After spending years in the local political trenches, Woo says he started to see the urban problems that he was familiar with in the U.S. becoming major public controversies in developing countries—problems such as traffic, air pollution, and the widening gap between the haves and have-nots.
As a result, Woo, a native Angeleno, has in recent years gained an international perspective on planning—a perspective that has a profound impact on his ideas and actions today. Several years ago, he began traveling to China, where he witnessed an unprecedented rate of development in its cities, which are expected to hold 60 percent of China’s population by 2025—up from 38 percent today.

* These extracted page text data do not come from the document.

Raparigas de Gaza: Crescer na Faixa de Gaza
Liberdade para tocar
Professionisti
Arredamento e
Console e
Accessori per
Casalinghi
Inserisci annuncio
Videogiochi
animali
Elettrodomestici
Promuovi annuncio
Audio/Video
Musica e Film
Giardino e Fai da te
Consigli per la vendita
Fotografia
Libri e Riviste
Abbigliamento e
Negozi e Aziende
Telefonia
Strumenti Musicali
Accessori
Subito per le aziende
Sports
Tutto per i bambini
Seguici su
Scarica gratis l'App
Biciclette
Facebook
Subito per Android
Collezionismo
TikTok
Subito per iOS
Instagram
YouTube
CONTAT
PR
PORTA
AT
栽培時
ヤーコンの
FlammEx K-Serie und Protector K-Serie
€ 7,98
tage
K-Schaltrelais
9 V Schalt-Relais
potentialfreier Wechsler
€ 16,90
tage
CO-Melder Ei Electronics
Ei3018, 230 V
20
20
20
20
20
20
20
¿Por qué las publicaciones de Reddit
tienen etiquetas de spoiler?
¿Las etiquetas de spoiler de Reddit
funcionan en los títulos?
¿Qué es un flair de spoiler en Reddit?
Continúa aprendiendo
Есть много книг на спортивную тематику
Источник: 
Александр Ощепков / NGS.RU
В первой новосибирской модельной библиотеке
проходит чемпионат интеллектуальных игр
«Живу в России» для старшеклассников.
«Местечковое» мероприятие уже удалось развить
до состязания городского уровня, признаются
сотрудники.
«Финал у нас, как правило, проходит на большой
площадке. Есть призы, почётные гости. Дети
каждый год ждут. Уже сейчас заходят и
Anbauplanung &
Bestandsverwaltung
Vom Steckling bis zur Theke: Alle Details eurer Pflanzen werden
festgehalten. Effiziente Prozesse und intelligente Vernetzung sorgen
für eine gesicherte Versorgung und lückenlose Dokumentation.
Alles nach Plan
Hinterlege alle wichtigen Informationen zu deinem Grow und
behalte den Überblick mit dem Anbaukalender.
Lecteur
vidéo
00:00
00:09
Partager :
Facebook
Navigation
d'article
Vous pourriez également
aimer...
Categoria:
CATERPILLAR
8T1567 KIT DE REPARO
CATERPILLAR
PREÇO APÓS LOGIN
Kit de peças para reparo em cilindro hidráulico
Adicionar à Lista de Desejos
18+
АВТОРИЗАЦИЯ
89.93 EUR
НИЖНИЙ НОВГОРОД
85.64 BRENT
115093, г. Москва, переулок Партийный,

In the spring of 2005, Woo and SPPD professor Tridib Banerjee traveled to Beijing with 31 graduate students to partner with an equal number of Peking University students in a two-week intensive study of planning and transportation issues in one of the city’s main shopping districts. He says that the trip was eye-opening for many of the American students, some of whom have made China the focus of their studies.
"It's important to be aware of what’s occurring globally, because the level of interdependence in the world is much greater than ever before," Woo says. "For SPPD, there exists a genuine opportunity to help shape future generations of urban planners in China."
Woo is continuing his China involvement by organizing training programs for Chinese officials to learn about "smart growth" alternatives such as transit-oriented development, incentives of reducing automobile use, and closer coordination of land use and transportation objectives.
For Woo, urban planning is inextricably connected to politics. After earning his master's degree in city planning from UC Berkeley, Woo worked as an aide to California Senator David Roberti (a USC Law School graduate) in Sacramento. After four years, Woo returned to L.A., where he ran for a seat on the city council.
"After working in the state government, I came to the conclusion that being an elected official did not require superhuman powers," says Woo. "Politicians are mostly normal people who are put into extraordinary circumstances."
Although his first bid for a seat on the Los Angeles City Council in 1981 ended in defeat to an incumbent, he ran again in 1985 and won. Eight years later, he gave up his city council seat to run for mayor, falling short of the winning majority but earning 46 percent of the citywide vote in a run-off election. His persistence can be attributed partly to his interest in, and grasp of, the public decision-making process.
"The average citizen is detached from the process of governing" Woo says. "The workings of government are mystifying to many people who don’t get involved. I think we can and should do more to bring young people into the decision-making process and show them that government can address the real problems facing the city."
Michael Woo is able to provide that encouragement directly by teaching urban planning and development to undergraduates at USC.
"The students are very stimulating," says Woo. "Like many professors, I learn through my teaching—I find that, in trying to explain issues to the students, I am forced to clarify these issues in my own mind."
Above all, Woo understands that the classroom is where tomorrow's leaders forge the skills and values that they will take with them into the world.
"Teaching presents a great opportunity to influence the minds of future leaders," he says.
It also helps bring his career as an urban planner full circle, from being a student who thought and acted locally to a teacher who embraces an international perspective.
"Today I’m thinking locally and globally, and acting locally and globally," he says. "I hope that through my teaching, I can open the eyes of some students who will realize, faster than I did, the connection between global crises and local action, and instill in them the importance of taking individual responsibility for making the world a better place."